[Short task 1]:
Decide whether each statement below agrees with the New York eviction guidance. Answer yes or no for each and quote the deciding words of the text. (a) A landlord may change the locks when a tenant stops paying rent. (b) Repair logs, invoices, and photos are named as protection against a tenant's repair claims. (c) After winning the case, a landlord may remove the tenant personally.

[Extracted text]:
"""
Landlord tip: keep everything in one place. If you’re searching your email for proof while standing in court, you’re already behind.
Working with counsel: when it’s worth it (often sooner than you think)
New York is not a friendly DIY eviction state. A landlord-tenant attorney can help you:
- Choose the correct case type and notices
- Draft notices that survive technical challenges
- Coordinate proper service and affidavits
- Prepare petitions and exhibits correctly
- Negotiate stipulations that are enforceable
- Avoid illegal eviction exposure
If you own in NYC or you suspect rent regulation, legal counsel is not optional in practice. It’s risk management.
FAQs
Can I evict a tenant in New York without going to court?
No. In New York, landlords generally must obtain a court order and use an authorized officer for removal. Self-help eviction tactics can create major liability.
Can I change the locks if the tenant stops paying rent?
No. Lockouts and utility shutoffs are high-risk and can be treated as illegal eviction conduct.
What if the tenant offers partial payment?
Be careful. Accepting payments at the wrong time can complicate your case. If you’re in an active dispute or court process, coordinate with counsel and document any payment agreement in writing.
What if the tenant claims the apartment has serious repair issues?
Expect that defense, especially in nonpayment cases. Your best protection is documentation: repair logs, invoices, photos, and proof you responded reasonably and attempted access.
What if the tenant won’t leave after I win?
You still must follow the lawful removal process through the court-issued warrant/order and an authorized officer. Do not attempt to remove the tenant yourself.
Disclaimer: This content is for informational purposes only and does not constitute legal advice. New York landlord-tenant rules and court procedures vary by location (including NYC vs outside NYC), tenancy type, and the facts of each case. Notice requirements, service methods, and timelines are technical and mistakes can result in dismissal or liability. Before serving notices, filing an eviction case, or negotiating a stipulation, consult a qualified New York landlord-tenant attorney.
"""
[Data supplied]:
"""
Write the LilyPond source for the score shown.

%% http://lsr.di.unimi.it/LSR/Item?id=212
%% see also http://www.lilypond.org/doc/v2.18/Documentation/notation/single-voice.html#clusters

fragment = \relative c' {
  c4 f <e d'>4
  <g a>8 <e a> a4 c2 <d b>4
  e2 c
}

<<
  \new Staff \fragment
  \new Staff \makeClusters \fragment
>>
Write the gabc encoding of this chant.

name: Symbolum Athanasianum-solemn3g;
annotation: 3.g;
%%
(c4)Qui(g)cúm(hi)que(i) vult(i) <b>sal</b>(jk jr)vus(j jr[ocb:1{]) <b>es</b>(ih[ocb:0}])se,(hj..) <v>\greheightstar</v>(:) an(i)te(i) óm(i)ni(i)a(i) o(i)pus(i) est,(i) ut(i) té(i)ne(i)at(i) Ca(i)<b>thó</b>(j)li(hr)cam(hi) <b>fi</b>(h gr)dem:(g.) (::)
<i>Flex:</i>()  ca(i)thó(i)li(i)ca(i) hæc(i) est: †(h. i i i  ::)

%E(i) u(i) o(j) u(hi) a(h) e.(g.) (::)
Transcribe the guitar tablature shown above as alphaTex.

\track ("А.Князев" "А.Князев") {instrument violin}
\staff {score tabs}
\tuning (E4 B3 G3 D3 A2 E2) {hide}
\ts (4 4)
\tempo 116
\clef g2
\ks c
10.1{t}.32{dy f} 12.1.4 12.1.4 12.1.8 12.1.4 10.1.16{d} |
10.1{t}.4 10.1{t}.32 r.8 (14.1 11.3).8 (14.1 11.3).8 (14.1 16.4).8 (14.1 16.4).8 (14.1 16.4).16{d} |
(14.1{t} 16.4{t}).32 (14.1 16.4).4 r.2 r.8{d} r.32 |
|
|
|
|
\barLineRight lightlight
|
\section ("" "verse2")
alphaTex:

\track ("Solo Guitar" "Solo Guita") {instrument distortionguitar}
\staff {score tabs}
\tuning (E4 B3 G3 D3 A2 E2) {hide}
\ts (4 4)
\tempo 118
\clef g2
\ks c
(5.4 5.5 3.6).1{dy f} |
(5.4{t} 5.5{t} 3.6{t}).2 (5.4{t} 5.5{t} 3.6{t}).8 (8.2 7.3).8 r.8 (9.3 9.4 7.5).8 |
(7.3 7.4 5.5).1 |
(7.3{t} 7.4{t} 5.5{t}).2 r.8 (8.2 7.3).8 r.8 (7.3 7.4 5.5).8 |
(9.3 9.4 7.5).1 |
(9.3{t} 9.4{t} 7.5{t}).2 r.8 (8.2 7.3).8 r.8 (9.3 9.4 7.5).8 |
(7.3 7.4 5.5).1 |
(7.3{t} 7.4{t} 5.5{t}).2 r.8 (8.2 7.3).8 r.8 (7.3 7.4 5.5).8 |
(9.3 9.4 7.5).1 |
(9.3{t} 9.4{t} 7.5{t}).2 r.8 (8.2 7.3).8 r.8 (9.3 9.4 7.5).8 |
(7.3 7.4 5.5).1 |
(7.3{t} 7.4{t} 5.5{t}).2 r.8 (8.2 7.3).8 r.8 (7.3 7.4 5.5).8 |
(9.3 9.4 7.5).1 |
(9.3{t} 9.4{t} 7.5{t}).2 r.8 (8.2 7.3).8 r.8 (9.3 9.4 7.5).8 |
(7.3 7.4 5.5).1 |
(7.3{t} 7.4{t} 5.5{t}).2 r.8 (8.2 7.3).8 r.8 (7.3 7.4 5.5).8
"""
[Short task 2]:
List every line of the listing that contains the string "instrument", where case counts.

[Worked solution 1]:
(a) No: "No. Lockouts and utility shutoffs are high-risk and can be treated as illegal eviction conduct."
(b) Yes: "Your best protection is documentation: repair logs, invoices, photos, and proof you responded reasonably and attempted access."
(c) No: "Do not attempt to remove the tenant yourself."

[Worked solution 2]:
\track ("А.Князев" "А.Князев") {instrument violin}
\track ("Solo Guitar" "Solo Guita") {instrument distortionguitar}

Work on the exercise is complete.